Bu, bir nevi “muhafazakâr Nevzat Tandoğan” durumudur. AKP, “Kimse herhangi bir talepte bulunmasın. Kürt meselesini çözmek gerekiyorsa, ben bunu kendi bildiğim yöntemle çözerim” diyor. Kürt meselesinin çıkmaza girmesinde AKP’deki bu Kemalist zihniyetin önemli bir payı var. AKP, bir taraftan önemli bir Kürt temsiline sahip olan BDP’ye karşı hırçın ve kıyıcı bir politika yürütürken, diğer taraftan da kısmi demokratik iyileşmeleri Kürtlere hak ihsan eden bir edayla sunuyor. Devlete egemen oldukça, AKP’deki Kemalist siyaset hattı daha bir belirginleşiyor. Buna bir de merkez sağdaki içkin hastalıklar -milli irade efsanesini, çoğunluğun kibri ve hatta Mithat Sancar’ın deyimiyle “çoğunluğun küstahlığı”- eklendiğinde, sorun daha da karmaşıklaşıyor.
BDP Kemalizmi
PKK/BDP cenahında da Kemalist tarz çok etkili. Muhalefete tahammülsüzlük ve homojen bir toplum tasavvuru, burada da kendini çok açık bir şekilde belli ediyor. Topluma biçim verme, toplumu yönlendirme ve toplumu kendi istediği eksende belirleme, buna karşılık kendisi dışında kalanları kötü şekilde nitelendirme ve ötekileştirme düşüncesi burada da var. Kemalistlerin “Bugün camilerde ezan okunuyorsa bizim sayemizde. Bugün isminiz Türkçeyse, İngiliz isimleri taşımıyorsanız, bunu bize borçlusunuz” demeleri gibi, PKK de Kürtler adına her türlü kazanımı kendi hesabına yazıyor. Bedeli kendisi ödediğinden bahisle herkesin buyruklarına itaat etmesini istiyor.
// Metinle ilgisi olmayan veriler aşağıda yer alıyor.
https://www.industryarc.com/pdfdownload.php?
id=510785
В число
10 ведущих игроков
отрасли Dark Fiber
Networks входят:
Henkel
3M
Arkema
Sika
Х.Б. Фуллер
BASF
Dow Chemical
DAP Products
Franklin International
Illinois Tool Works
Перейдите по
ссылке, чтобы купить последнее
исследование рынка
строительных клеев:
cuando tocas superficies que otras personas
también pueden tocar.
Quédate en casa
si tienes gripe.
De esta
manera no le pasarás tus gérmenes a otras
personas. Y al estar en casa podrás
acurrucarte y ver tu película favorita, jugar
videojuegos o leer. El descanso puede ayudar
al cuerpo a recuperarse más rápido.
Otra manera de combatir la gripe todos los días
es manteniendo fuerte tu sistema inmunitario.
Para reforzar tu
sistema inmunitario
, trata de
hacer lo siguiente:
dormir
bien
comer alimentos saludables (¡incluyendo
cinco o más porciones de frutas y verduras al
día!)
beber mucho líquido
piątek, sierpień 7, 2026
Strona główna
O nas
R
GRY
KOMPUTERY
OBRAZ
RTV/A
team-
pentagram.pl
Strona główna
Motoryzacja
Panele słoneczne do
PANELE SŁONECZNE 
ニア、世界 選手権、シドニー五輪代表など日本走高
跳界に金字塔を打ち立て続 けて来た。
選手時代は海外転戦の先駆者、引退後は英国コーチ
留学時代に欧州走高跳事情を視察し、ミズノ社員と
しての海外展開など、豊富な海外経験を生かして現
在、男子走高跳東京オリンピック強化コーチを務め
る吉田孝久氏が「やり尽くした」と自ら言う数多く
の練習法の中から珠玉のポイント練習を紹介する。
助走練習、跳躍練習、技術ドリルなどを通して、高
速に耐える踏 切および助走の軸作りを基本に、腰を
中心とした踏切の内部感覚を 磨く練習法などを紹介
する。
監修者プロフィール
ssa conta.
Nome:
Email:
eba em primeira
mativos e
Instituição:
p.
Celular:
Kemalizm’in Mustafa Kemal için istediği biat, PKK/BDP’de Öcalan için istenen biata dönüşür. Bu, Kemalistlerin istediği biatten daha az değil. Zira herkesten talep edilen, tüm bir yaşamın Öcalan’ın fikirleri doğrultusunda düzenlenmesini itirazsız kabul etmesidir. Kemalizm, Atatürk ’ü “ebedi şef” kabul eder ve ülkenin dört bir yanını onun heykelleriyle donatır. PKK/BDP ise, benzer şekilde Öcalan için son derece totaliter “Kürt Halk Önderi” sıfatını kullanır ve onun heykellerini dikmeyi amaçlar.
İhsan Yılmaz, bir toplantıda, “Hepimiz Kemalistan’ın çocuklarıyız” demişti. Bu çocukların her birinin bir gün heykelini dikme arzusuyla yanıp tutuştuğu bir siyasal putu var. Bu nedenle onların siyasetlerini belirleyen de -var olan heykelleri ortadan kaldırmak veya heykele ihtiyaç duymayan bir toplum düşüncesi değil- yarın öbür gün iktidar olduklarında kendi siyasal putlarının heykelini dikme hayali oluyor. Buradan demokratik bir siyaset çıkmaz. Demokratik bir siyaset için her birimizin içimizdeki Kemalistlerle yüzleşmeye ihtiyacı var.